Why is it "stunning" that fewer women than men at Princeton are in leadership positions? It matches the pattern in the outside world. Steven Goldberg wrote a book "Why Men Rule" that explains why.

That book is, as the sub-title states, a theory, and is neither objective, nor good science.

From http://academic.udayton.edu/PeggyDesAutels/Final_sex_diff.pdf
"Goldberg appeals to neuro-endocrinological evidence to argue that men are biologically destined to dominate while women are biologically destined to hold the more nurturing and less dominant roles in society...the purportedly scientific conclusions drawn in his book are used to bolster strong political agendas. These agendas promote "traditional" social and family structures in which men hold the positions of power and heterosexual men marry and dominate heterosexual women."

Yes.

And I say that as someone who was reasonably successful navigating in that male-dominated world because I understood the underpinnings and unwritten rules that govern it and realized early on that I could sail in those waters only if I learned to live by those rules, too.

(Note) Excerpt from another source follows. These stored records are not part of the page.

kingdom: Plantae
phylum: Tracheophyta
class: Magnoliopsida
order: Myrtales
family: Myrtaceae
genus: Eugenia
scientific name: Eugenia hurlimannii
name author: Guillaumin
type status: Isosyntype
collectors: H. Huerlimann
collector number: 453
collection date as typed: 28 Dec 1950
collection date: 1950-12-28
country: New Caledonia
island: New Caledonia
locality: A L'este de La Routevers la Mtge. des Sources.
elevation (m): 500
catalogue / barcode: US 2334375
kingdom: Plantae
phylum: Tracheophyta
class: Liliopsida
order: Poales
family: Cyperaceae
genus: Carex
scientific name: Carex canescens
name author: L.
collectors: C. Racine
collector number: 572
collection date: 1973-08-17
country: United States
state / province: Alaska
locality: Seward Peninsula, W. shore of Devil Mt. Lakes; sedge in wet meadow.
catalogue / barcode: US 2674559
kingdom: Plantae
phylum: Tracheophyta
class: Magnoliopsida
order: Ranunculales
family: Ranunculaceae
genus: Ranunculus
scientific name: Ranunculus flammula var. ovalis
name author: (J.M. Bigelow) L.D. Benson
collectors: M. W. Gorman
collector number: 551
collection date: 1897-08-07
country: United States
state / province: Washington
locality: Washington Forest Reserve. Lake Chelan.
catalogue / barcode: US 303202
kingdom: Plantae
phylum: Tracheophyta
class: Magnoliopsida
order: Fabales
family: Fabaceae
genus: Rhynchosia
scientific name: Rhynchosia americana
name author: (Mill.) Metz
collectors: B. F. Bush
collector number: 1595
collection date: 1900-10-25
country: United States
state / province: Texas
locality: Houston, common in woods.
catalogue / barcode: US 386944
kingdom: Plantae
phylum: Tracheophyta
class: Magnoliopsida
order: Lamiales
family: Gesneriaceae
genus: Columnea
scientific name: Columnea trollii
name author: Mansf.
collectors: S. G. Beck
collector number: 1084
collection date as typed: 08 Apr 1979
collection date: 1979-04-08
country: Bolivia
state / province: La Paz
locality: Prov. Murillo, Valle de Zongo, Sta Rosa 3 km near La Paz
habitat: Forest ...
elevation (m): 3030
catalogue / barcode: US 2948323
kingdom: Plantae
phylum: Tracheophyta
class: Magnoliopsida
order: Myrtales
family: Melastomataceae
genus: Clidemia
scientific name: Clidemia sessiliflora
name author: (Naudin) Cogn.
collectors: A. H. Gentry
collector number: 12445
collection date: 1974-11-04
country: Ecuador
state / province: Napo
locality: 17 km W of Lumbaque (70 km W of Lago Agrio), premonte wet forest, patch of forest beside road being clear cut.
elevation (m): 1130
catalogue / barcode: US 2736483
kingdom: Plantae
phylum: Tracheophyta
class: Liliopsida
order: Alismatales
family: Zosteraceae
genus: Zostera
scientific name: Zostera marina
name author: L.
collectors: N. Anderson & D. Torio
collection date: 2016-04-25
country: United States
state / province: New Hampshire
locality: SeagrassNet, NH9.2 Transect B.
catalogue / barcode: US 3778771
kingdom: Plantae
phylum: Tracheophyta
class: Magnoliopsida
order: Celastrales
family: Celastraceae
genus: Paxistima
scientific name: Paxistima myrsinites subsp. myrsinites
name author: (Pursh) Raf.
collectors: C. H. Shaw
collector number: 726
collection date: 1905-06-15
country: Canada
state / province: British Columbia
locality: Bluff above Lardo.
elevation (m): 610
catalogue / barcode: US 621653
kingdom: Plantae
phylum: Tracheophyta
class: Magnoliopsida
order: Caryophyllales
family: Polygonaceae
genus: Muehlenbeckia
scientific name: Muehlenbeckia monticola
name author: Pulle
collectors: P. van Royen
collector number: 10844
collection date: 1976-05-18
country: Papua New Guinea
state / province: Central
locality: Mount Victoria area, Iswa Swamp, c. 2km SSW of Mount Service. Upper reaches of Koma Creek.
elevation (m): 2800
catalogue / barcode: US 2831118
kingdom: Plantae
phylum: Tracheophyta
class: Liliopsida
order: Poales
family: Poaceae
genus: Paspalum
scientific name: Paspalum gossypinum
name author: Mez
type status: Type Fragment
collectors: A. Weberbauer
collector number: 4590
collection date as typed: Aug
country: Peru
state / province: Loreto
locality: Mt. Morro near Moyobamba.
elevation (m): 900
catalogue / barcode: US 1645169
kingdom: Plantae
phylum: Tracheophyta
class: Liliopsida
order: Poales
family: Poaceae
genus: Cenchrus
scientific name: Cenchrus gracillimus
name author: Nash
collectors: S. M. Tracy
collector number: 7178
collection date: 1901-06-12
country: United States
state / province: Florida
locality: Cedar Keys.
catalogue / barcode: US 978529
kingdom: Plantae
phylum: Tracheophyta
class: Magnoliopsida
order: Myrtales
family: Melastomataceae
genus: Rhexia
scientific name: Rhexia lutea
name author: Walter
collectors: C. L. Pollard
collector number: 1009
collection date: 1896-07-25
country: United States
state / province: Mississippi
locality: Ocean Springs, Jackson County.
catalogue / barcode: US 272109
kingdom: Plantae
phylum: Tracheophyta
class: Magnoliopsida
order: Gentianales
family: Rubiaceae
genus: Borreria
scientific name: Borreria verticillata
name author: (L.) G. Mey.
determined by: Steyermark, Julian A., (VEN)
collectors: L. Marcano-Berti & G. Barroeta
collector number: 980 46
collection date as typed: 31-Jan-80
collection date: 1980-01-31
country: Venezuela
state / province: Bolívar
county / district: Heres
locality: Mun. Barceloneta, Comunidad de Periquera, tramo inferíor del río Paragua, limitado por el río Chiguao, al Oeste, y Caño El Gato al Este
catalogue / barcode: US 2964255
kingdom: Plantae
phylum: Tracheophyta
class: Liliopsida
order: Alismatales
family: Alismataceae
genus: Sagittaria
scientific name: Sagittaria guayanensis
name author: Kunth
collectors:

That doesn't mean that those things are NOT real barriers to success for many women, either-- or that the correlation says ANYTHING about 'causation' in terms of gender-based biology.

Becoming a parent changed how my colleagues and students viewed me in ways that my DH wasn't subject to. He and I were both amazed at that transformation-- and not a little appalled, actually. He was annoyed beyond words that he wasn't ALLOWED to be 'nurturing' and 'attentive' in the way that I was expected to be.


He was a "professor" and always, ALWAYS "DOCTOR Howler."

Me? Often "Misses Howler" from the same students and even other faculty and administrators... and "Oh, you're a teacher" from the same neighbors/acquaintances that classified my DH as a professor.

I earned less than him-- which, incidentally, was eventually the cause of a massive class-action lawsuit, but anyway... smirk

It was fairly surreal. I truly thought that that sort of pervasive gender bias and hostile work environment was a relic of my MOTHER's generation.

Little did I know...


Schrödinger's cat walks into a bar. And doesn't.